Apertando os olhos para o espaço

Uma dessas duas questões refere-se a explosões de raios gama que aparentemente não emergem do núcleo de uma galáxia – onde a formação de estrelas é mais ativa – ou, na verdade, de qualquer galáxia. O sinal, apelidado de GRB 230906A, implica que estas explosões de raios gama nocivas ofuscam literalmente os seus hospedeiros, de tal forma que os observatórios terrestres não são capazes de perceber que os hospedeiros galácticos mais pequenos e mais fracos estão mesmo lá.

Assim, ao estudar explosões de raios gama, uma “posição precisa dos raios X é crucial para identificar uma candidata a galáxia hospedeira de explosão de raios gama que, de outra forma, seria perdida ou mal atribuída”, observa a equipe no artigo. Os pesquisadores também consideraram a possibilidade de que a galáxia fosse apenas realmente até agora, não necessariamente pequeno, mas essa era uma “explicação menos provável”, disseram eles no comunicado.

A investigação da equipa também identificou um fluxo de gás – cerca de seis vezes mais longo do que toda a largura da Via Láctea – fluindo para fora da galáxia hospedeira. Esta “cauda de maré” provavelmente foi formada através do cabo de guerra gravitacional entre galáxias ao longo de centenas de milhões de anos.

“A explosão de raios gama ocorre diretamente dentro de uma dessas correntes de maré, sugerindo que ocorreu dentro de uma pequena galáxia anã formada a partir do material arrancado de seu hospedeiro durante uma colisão galáctica”, escreveram Dichiara e a co-autora do estudo Eleonora Troja, astrofísica da Universidade de Roma, na Itália, em uma coluna sobre as descobertas de A conversa.

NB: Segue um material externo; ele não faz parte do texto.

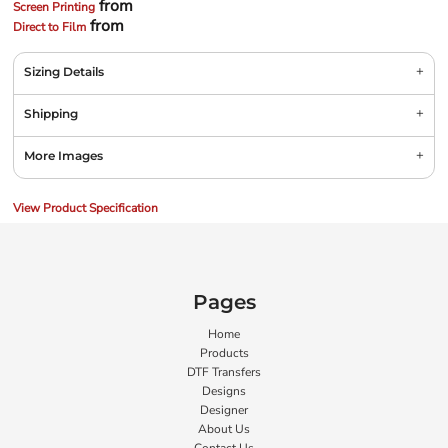
from
Screen Printing
from
Direct to Film
Sizing Details
Shipping
More Images
View Product Specification
Pages
Home
Products
DTF Transfers
Designs
Designer
About Us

Criação a partir da destruição

A segunda questão diz respeito à forma como os elementos pesados ​​surgem em estrelas localizadas longe dos centros das galáxias. Elementos mais pesados, como o ferro, emergem de reações de fusão em cadeia nas estrelas mais massivas. Quando estas grandes estrelas explodem numa supernova e deixam para trás um núcleo com uma massa cerca de três vezes menor do que o Sol, nasce uma estrela de nêutrons.

Essas estrelas extremamente densas são consideradas uma das principais fontes do universo de elementos ainda mais pesados, como ouro e urânio, de acordo com os EUA. Departamento de Energia. Eventos como GRB230906A – uma explosão destes elementos densamente compactados – poderiam essencialmente espalhar os elementos pesados ​​nos arredores de uma galáxia, onde uma futura estrela poderia capturar os elementos para si, explicaram os investigadores.

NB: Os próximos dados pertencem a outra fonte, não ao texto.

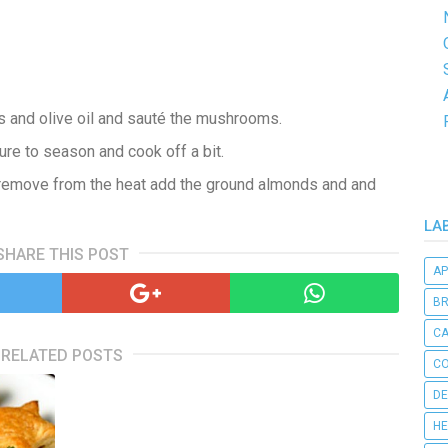
s and olive oil and sauté the mushrooms.
ure to season and cook off a bit.
, remove from the heat add the ground almonds and and
LA
SHARE THIS POST
AP
B
C
RELATED POSTS
CO
DE
HE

“Tivemos um raro vislumbre de como a destruição pode ser um catalisador para a criação”, disse Jane Charlton, autora sênior do estudo e astrofísica da Penn State, em um comunicado. declaração universitária. “Os elementos pesados ​​do nosso corpo, como o ferro, por exemplo, vêm de cerca de 10.000 estrelas que existiam na nossa galáxia e morreram. Demorou milhares de milhões de anos, mas esse ferro persistiu na Terra e, à medida que os nossos corpos se formaram e evoluíram, usaram esse material.”

E os paralelos poderiam facilmente continuar no futuro distante da nossa galáxia, acrescentou ela.

“Nossa própria galáxia, a Via Láctea, tem uma vizinha, a galáxia de Andrômeda, e daqui a quatro ou cinco bilhões de anos ela se fundirá com a galáxia, a Via Láctea”, ela refletiu. “Isso mesmo pode estar acontecendo, e caudas de maré se formarão, levantando elementos pesados ​​e enriquecendo o universo.”